* Document passage *
# Flight Price Prediction: Feature Engineering

In this notebook, we focus on preparing flight ticket data for price prediction. Key steps include handling date-time data, extracting new features, and cleaning the data.

- The dataset contains date and time columns, which can be complex to handle. We will parse and extract meaningful features from them (e.g., journey day, month, departure hour).

In [1]:
# Importing essential libraries for data handling and visualization
import pandas as pd  # for data manipulation
import numpy as np   # for numerical computations
import matplotlib.pyplot as plt  # for plotting
import seaborn as sns  # for advanced visualizations

%matplotlib inline  # show plots within notebook

UsageError: unrecognized arguments: # show plots within notebook


In [None]:
# 📥 Load the training dataset
train_df = pd.read_excel('Data_Train.xlsx')

In [None]:
# 📥 Load the testing dataset
test_df = pd.read_excel('Test_set.xlsx')

In [None]:
# 🔍 Display the first few records of the training dataset
train_df.head()

In [None]:
# 📏 Check the shape (rows, columns) of the datasets
print('Train shape:', train_df.shape)
print('Test shape:', test_df.shape)

In [None]:
# 📊 Summary statistics for numerical features
train_df.describe()

In [None]:
# ℹ️ Overview of dataset including data types and missing values
train_df.info()

## 🧹 Data Cleaning

Now that we've loaded the datasets, we begin preprocessing by handling missing values, correcting data types, and removing inconsistencies.

In [None]:
# Check for missing values
train_df.isnull().sum()

Observed that there are 2 missing values, drop these as they are very less

In [None]:
#drop the nullvalues
train_df.dropna(inplace=True)

In [None]:
train_df.isnull().sum()

In [None]:
train_df.dtypes # datatypes

The datatypes of Date_of_journey,Arrival_Time and Dep_Time is object.
So, we convert it into date and time for proper predicion.
dt.day method will extract only day of that date
dt.month method will extract only month of that date

In [None]:
def change_into_datetime(col):
    train_df[col]=pd.to_datetime(train_df[col])

In [None]:
train_df.columns

In [None]:
for i in ['Date_of_Journey','Dep_Time', 'Arrival_Time']:
    change_into_datetime(i)

In [None]:
train_df.dtypes

Finding the categorical value

In [None]:
column=[column for column in train_df.columns if train_df[column].dtype=='object']
column

Finding the numerical value

In [None]:
numerical_col =[column for column in train_df.columns if train_df[column].dtype!='object']
numerical_col

In [None]:
# Distribution of flight prices
plt.figure(figsize=(10,6))

* Brief 1 *
Name every module that the first code block of the flight price notebook imports.
The notebook text and the records come from separate, unrelated sources.

* Study material *
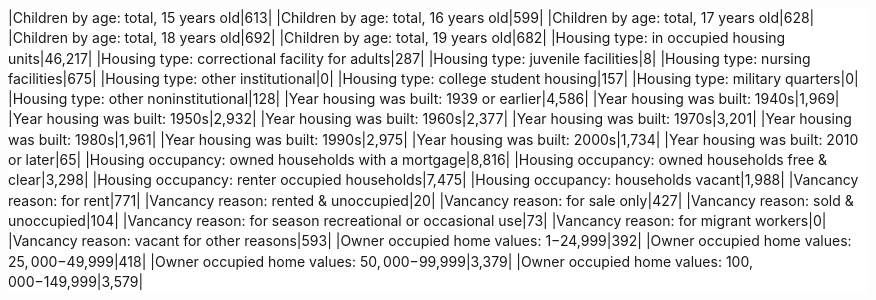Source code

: |Children by age: total, 15 years old|613|
|Children by age: total, 16 years old|599|
|Children by age: total, 17 years old|628|
|Children by age: total, 18 years old|692|
|Children by age: total, 19 years old|682|
|Housing type: in occupied housing units|46,217|
|Housing type: correctional facility for adults|287|
|Housing type: juvenile facilities|8|
|Housing type: nursing facilities|675|
|Housing type: other institutional|0|
|Housing type: college student housing|157|
|Housing type: military quarters|0|
|Housing type: other noninstitutional|128|
|Year housing was built: 1939 or earlier|4,586|
|Year housing was built: 1940s|1,969|
|Year housing was built: 1950s|2,932|
|Year housing was built: 1960s|2,377|
|Year housing was built: 1970s|3,201|
|Year housing was built: 1980s|1,961|
|Year housing was built: 1990s|2,975|
|Year housing was built: 2000s|1,734|
|Year housing was built: 2010 or later|65|
|Housing occupancy: owned households with a mortgage|8,816|
|Housing occupancy: owned households free & clear|3,298|
|Housing occupancy: renter occupied households|7,475|
|Housing occupancy: households vacant|1,988|
|Vancancy reason: for rent|771|
|Vancancy reason: rented & unoccupied|20|
|Vancancy reason: for sale only|427|
|Vancancy reason: sold & unoccupied|104|
|Vancancy reason: for season recreational or occasional use|73|
|Vancancy reason: for migrant workers|0|
|Vancancy reason: vacant for other reasons|593|
|Owner occupied home values: $1-$24,999|392|
|Owner occupied home values: $25,000-$49,999|418|
|Owner occupied home values: $50,000-$99,999|3,379|
|Owner occupied home values: $100,000-$149,999|3,579|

* Brief 2 *
Rename "Housing type" to "Living quarters type" in the records. Cover the lines starting with the line that contains "15 years old|613|" and going on through the line that contains "was built: 1970s|3,201|", and return only those lines with everything else unchanged.

* Task response 1 *
pandas, numpy, matplotlib.pyplot, seaborn

* Task response 2 *
: |Children by age: total, 15 years old|613|
|Children by age: total, 16 years old|599|
|Children by age: total, 17 years old|628|
|Children by age: total, 18 years old|692|
|Children by age: total, 19 years old|682|
|Living quarters type: in occupied housing units|46,217|
|Living quarters type: correctional facility for adults|287|
|Living quarters type: juvenile facilities|8|
|Living quarters type: nursing facilities|675|
|Living quarters type: other institutional|0|
|Living quarters type: college student housing|157|
|Living quarters type: military quarters|0|
|Living quarters type: other noninstitutional|128|
|Year housing was built: 1939 or earlier|4,586|
|Year housing was built: 1940s|1,969|
|Year housing was built: 1950s|2,932|
|Year housing was built: 1960s|2,377|
|Year housing was built: 1970s|3,201|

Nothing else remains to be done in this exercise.